Я – опять цванцигер.
Выпустили наконец; я нанял тройку, едем бесконечными полями; вдруг зарделось что-то, больше да больше… зарево.
– Смотри-ка, – говорю я ямщику, – а? несчастие.
– Ничего-с, – отвечает он, – должно быть, избенка какая или овин какой горит; ну, ну, пошевеливай, знай!
Часа через два с другой стороны красное небо, – я уж и не спрашиваю, успокоенный тем, что это избенка или овинишко горит.
…В Москву я из деревни приехал в Великий пост; снег почти сошел, полозья режут по камням, фонари тускло отсвечиваются в темных лужах, и пристяжная бросает прямо в лицо мороженую грязь огромными кусками. А ведь престранное дело: в Москве только что весна установится, дней пять пройдут сухих, и вместо грязи какие-то облака пыли летят в глаза, першит, и полицмейстер, стоя озабоченно на дрожках, показывает с неудовольствием на пыль, а полицейские суетятся и посыпают каким-то толченым кирпичом от пыли!»
Иван Павлович был чрезвычайно рассеян, и его рассеянность была таким же милым недостатком в нем, как заикание у Е. К<орша>; иногда он немного сердился, но большей частию сам смеялся над оригинальными ошибками, в которые он беспрестанно попадал. Х<оврина> звала его раз на вечер, Галахов поехал с нами слушать «Линду ди Шамуни»; после оперы он заехал к Шевалье и, просидев там часа полтора, поехал домой, переоделся и отправился к Х<овриной>. В передней горела свеча, валялись какие-то пожитки. Он в залу – никого нет; он в гостиную – там застал он мужа Х<овриной> в дорожном платье, только что приехавшего из Пензы. Тот смотрит на него с удивлением. Галахов осведомляется о пути и спокойно садится в креслы. Х<оврин> говорит, что дороги скверны и что он очень устал.
– А где же Марья Дмитриевна? – спрашивает Галахов.
– Давно спит.
– Как спит? Да разве так поздно? – спрашивает он, начиная догадываться.
– Четыре часа! – отвечает Х<оврин>.
– Четыре часа! – повторяет Галахов. – Извините, я только хотел вас поздравить с приездом.
Другой раз, у них же, он приехал на званый вечер; все были во фраках, и дамы одеты. Галахова не звали или он забыл, но он явился в пальто[23]; посидел, взял свечу, закурил сигару, говорил, никак не замечая ни гостей, ни костюмов. Часа через два он меня спросил:
– Ты куда-нибудь едешь?
– Нет.
– Да ты во фраке?
Я расхохотался.
– Фу, вздор какой! – пробормотал Галахов, схватил шляпу и уехал.
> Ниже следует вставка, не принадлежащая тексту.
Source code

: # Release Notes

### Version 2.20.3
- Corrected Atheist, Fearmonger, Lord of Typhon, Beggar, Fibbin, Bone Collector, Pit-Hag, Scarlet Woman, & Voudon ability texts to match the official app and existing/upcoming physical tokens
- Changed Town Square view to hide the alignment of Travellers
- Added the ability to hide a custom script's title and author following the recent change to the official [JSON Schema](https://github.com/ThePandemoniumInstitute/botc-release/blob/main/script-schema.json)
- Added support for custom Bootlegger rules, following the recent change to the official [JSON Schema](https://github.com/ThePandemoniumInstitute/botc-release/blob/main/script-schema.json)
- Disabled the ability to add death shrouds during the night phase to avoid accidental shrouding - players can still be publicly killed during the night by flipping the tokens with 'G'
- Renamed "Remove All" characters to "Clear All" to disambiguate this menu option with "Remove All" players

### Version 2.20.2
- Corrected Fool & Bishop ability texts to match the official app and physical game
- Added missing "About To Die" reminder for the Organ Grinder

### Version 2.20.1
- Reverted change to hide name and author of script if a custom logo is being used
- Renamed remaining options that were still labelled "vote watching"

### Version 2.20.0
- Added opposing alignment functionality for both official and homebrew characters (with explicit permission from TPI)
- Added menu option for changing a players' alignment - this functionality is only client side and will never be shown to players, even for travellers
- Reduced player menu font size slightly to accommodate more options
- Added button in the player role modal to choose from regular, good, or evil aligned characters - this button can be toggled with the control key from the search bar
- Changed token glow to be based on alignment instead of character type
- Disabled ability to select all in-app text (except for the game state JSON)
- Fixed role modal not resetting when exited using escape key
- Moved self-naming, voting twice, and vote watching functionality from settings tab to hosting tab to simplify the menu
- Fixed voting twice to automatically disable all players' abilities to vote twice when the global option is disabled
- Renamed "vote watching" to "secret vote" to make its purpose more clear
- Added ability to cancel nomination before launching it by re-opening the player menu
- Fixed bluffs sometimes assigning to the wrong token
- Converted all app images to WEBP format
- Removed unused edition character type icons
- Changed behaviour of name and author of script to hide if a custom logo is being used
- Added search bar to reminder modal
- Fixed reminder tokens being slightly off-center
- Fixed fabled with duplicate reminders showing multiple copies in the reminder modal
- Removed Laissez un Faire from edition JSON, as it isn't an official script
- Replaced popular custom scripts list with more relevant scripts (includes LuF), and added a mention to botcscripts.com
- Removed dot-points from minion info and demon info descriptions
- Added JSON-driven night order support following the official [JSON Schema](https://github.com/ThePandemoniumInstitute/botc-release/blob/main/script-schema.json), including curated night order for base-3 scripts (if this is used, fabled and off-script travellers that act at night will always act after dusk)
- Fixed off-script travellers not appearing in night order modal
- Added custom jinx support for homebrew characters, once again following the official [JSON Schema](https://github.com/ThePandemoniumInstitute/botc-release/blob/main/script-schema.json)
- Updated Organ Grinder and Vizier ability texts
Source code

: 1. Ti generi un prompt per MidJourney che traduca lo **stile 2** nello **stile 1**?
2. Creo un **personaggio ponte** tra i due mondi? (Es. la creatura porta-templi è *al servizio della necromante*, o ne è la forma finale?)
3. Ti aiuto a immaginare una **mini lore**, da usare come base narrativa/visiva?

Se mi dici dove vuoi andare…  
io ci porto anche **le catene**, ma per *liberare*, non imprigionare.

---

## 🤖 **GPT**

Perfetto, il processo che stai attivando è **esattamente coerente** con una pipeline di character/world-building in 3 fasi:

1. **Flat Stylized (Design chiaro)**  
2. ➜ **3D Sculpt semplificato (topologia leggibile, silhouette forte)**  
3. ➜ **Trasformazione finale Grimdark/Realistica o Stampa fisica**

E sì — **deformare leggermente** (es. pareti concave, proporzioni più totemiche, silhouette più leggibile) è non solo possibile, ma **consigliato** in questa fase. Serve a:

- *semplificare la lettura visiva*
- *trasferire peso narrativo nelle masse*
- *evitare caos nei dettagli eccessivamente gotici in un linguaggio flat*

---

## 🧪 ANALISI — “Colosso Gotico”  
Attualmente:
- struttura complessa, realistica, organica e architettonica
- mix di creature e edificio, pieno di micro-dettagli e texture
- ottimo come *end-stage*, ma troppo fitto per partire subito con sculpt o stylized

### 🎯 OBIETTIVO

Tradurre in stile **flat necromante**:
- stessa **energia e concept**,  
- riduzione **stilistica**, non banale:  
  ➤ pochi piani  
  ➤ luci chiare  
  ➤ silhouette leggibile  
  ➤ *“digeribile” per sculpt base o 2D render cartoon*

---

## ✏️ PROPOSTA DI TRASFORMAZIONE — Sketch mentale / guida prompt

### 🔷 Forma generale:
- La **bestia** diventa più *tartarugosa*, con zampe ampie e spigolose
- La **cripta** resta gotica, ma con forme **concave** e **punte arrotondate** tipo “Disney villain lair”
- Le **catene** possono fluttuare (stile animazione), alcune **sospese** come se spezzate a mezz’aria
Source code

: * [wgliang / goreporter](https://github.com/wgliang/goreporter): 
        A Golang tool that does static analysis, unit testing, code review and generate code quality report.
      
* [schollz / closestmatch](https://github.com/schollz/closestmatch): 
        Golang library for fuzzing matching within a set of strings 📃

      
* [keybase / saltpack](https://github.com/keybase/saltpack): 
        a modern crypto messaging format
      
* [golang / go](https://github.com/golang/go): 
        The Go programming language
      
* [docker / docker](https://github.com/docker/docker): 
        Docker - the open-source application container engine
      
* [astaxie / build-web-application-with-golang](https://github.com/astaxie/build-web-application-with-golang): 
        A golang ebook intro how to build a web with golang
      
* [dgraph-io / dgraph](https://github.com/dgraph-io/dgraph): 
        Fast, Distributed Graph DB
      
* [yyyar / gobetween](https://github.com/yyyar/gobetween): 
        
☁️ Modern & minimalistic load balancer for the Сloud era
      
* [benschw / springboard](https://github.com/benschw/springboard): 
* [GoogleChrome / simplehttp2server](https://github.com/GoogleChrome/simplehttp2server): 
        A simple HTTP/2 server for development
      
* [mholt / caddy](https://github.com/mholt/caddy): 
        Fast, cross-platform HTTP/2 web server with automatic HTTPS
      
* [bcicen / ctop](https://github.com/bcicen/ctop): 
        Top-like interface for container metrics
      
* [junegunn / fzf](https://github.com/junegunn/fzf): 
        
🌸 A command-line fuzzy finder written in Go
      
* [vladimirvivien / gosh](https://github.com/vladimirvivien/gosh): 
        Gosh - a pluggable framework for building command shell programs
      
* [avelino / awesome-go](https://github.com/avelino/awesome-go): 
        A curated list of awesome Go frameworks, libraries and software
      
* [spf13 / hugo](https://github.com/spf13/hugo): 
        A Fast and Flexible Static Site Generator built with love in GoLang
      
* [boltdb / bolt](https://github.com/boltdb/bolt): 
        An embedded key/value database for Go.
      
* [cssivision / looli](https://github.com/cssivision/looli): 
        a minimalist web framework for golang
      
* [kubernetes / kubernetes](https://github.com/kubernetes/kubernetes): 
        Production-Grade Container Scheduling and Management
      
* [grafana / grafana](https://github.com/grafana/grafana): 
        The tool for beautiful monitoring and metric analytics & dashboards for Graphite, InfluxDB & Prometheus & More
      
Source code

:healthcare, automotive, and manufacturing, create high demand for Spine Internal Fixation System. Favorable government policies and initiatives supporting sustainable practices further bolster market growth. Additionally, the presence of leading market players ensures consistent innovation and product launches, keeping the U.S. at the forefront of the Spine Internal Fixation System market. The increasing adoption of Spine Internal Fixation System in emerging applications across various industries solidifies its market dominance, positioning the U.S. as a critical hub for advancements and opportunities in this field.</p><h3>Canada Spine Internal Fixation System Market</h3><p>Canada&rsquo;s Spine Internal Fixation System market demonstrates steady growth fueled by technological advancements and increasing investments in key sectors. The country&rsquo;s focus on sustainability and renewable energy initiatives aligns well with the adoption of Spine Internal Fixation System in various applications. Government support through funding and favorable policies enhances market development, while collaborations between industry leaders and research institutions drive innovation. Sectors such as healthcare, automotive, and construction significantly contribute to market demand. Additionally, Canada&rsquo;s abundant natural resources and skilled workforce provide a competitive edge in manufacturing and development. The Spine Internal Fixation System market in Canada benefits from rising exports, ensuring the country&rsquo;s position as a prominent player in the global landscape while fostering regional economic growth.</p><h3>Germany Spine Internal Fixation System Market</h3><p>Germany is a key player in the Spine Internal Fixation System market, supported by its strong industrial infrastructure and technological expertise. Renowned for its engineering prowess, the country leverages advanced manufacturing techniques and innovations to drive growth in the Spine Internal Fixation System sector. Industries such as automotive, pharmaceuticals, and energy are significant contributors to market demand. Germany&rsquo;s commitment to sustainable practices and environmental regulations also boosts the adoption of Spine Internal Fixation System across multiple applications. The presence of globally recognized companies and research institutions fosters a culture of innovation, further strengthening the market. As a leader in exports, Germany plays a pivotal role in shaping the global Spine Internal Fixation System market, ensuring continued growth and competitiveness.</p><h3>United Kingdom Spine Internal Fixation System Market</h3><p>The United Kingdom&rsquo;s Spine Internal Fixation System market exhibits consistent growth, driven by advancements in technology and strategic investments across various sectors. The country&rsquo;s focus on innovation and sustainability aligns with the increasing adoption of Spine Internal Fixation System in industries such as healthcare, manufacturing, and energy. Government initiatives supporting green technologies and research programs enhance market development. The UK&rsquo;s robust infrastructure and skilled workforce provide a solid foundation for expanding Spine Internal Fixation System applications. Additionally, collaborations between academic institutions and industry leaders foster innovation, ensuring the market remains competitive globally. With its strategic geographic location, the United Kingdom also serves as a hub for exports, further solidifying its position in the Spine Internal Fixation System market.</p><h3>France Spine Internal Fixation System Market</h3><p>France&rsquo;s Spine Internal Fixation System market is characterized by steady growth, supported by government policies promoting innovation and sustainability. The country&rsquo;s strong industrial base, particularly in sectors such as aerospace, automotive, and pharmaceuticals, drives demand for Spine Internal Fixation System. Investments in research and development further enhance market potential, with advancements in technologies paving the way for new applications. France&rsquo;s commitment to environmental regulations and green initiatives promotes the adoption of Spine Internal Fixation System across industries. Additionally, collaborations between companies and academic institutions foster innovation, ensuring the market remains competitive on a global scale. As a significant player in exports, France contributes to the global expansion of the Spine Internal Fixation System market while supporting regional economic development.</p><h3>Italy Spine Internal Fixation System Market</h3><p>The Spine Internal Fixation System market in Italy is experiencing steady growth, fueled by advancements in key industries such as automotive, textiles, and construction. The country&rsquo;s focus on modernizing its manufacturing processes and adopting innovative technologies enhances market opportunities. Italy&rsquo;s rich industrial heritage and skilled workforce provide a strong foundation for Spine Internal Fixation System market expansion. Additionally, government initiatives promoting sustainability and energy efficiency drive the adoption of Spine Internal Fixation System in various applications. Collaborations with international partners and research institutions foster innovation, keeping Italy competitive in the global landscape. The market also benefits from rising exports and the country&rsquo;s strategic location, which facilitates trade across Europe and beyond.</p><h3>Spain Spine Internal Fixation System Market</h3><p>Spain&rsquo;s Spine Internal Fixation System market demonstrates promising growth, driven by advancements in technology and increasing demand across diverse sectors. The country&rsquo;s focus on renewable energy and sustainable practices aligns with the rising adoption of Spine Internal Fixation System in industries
Когда моему сыну было лет пять, Галахов привез ему на елку восковую куклу, не меньше его самого ростом. Куклу эту Галахов сам усадил за столом и ждал действия сюрприза. Когда елка была готова и двери отворились, Саша, удрученный радостью, медленно двигался, бросая влюбленные взгляды на фольгу и свечи, но вдруг он остановился, постоял, постоял, покраснел и с ревом бросился назад.
– Что с тобой, что с тобой? – спрашивали мы все.
Заливаясь горькими слезами, он только повторял:
– Там чужой мальчик, его не надо, его не надо!
В кукле Галахова он увидел какого-то соперника, alter ego[24] и сильно огорчился этим; но сильнее его огорчился сам Галахов; он схватил несчастную куклу, уехал домой и долго не любил говорить об этом.